**Texte de la page:**
* * * * * * * * *

Fonction publique
le 14/03/2024

La prévention des conflits d’intérêts lors du recrutement d’un agent public venant du secteur privé

La loi de transformation de la fonction publique du 6 août 2019 se donnait notamment pour objectif de développer les échanges de personnels entre les secteurs publics et privés, en élargissant notamment les possibilités de recrutement d’agents contractuels sur certains postes à responsabilité dans la fonction publique.

Pour répondre aux risques de conflit d’intérêts que ces allers et retours sont inévitablement susceptibles de générer, la même loi a modifié en profondeur la nature des contrôles déontologiques dans la fonction publique. Procédant à une forme de décentralisation du contrôle déontologique, elle a supprimé la commission de déontologie et confié aux administrations employeurs l’essentiel des contrôles déontologiques à accomplir lors du départ des agents vers le secteur privé, à l’exception des contrôles subsidiaires, lorsque l’employeur justifie d’un doute sérieux quant aux risques associés à la situation dont il est saisi, et ceux qui concernent les emplois chargés d’importantes responsabilités, qui font l’objet d’un contrôle direct par la Haute Autorité pour la transparence de la vie publique (HATVP). Mais elle a également instauré un nouveau contrôle déontologique, qui doit être mis en œuvre préalablement au recrutement d’un agent qui a exercé, dans les trois dernières années, une activité privée lucrative[1].

* * * * * * * * *

[Enregistrements issus d'une collecte de données]
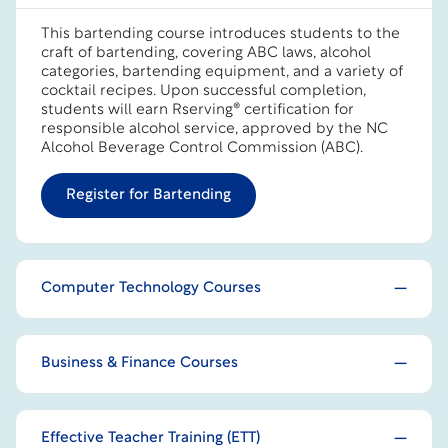
This bartending course introduces students to the
craft of bartending, covering ABC laws, alcohol
categories, bartending equipment, and a variety of
cocktail recipes. Upon successful completion,
students will earn Rserving® certification for
responsible alcohol service, approved by the NC
Alcohol Beverage Control Commission (ABC).
Register for Bartending
Computer Technology Courses
Business & Finance Courses
Effective Teacher Training (ETT)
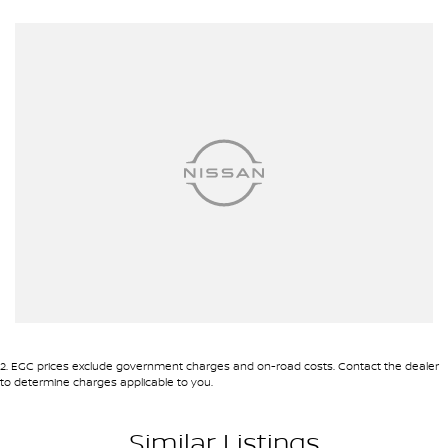
Roof Rails
Android Auto
Apple CarPlay
7+ Seats
5 Star ANCAP Safety Rating
Dont miss the opportunity to own this exceptional vehicle that
combines style, safety, and functionality for your everyday
adventures.
2
.
EGC prices exclude government charges and on-road costs. Contact the dealer
to determine charges applicable to you.
Used Cars
Similar Listings
With over 50 years experience, we are committed to ensuring that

* * * * * * * * *

**Questions à traiter:**
[1] D'après le texte sur la prévention des conflits d'intérêts, quel organisme la loi du 6 août 2019 a-t-elle supprimé ?
[2] Recopiez le passage du texte sur la prévention des conflits d'intérêts compris entre « La loi de transformation » et « responsabilité dans la fonction publique. », bornes incluses.
[3] Reprenez le texte sur la prévention des conflits d'intérêts là où il s'arrête et poursuivez-le.

**Corrigés:**
[1] La commission de déontologie.

[2]
La loi de transformation de la fonction publique du 6 août 2019 se donnait notamment pour objectif de développer les échanges de personnels entre les secteurs publics et privés, en élargissant notamment les possibilités de recrutement d’agents contractuels sur certains postes à responsabilité dans la fonction publique.

[3]
Encore récent, ce contrôle est peu maitrisé et son objet est mal compris. Il présente pourtant un enjeu majeur pour les administrations, y compris au-delà de son champ d’application de principe.

I. L’objet du contrôle déontologique préalable à la nomination

Le contrôle a pour objet d’examiner « si l’activité qu’exerce ou a exercée l’intéressé risque de compromettre ou de mettre en cause le fonctionnement normal, l’indépendance ou la neutralité du service, de le mettre en situation de méconnaître tout principe déontologique mentionné au chapitre IV de la loi du 13 juillet 1983 [désormais article L. 121-1 à L. 121-11 du CGFP] susvisée ou de commettre les infractions prévues à l’article 432-12 du code pénal »[2].

On peut résumer l’objet de ce contrôle ainsi : il s’agit d’examiner si l’activité privée de l’agent risque de le placer, ou de placer le service dans lequel il sera employé, en situation de conflit d’intérêts, c’est-à-dire de les placer dans une « situation d’interférence entre un intérêt public et des intérêts publics ou privés qui est de nature à influencer ou paraître influencer l’exercice indépendant, impartial et objectif des fonctions de l’agent public ».

Le principe même de ce contrôle peut surprendre. Spontanément, on pourrait penser que le seul fait que l’agent ait cessé son activité privée suffit à faire disparaître l’intérêt qui s’y attache, et donc tout risque d’interférence avec l’activité du service.

Telle n’est toutefois pas la position du Conseil d’Etat. Dans ses conclusions sur un arrêt Société Applicam[3], le rapporteur public du Conseil d’État, Monsieur Gilles Pelissier, exposait ainsi qu’un intérêt de nature à faire naître un conflit peut résider dans un lien financier, économique ou personnel, y compris lorsque ce lien est passé. Selon lui, ces liens « peuvent perdurer au-delà des liens matériels qui les ont fait naître, de sorte que la seule circonstance que le lien soit rompu ne suffit pas à écarter tout risque d’intéressement ». En 2021, le Conseil d’État confirmait ainsi l’annulation d’un marché public, en considération du fait que le technicien en charge d’instruire les candidatures était un ancien employé de la société attributaire[4].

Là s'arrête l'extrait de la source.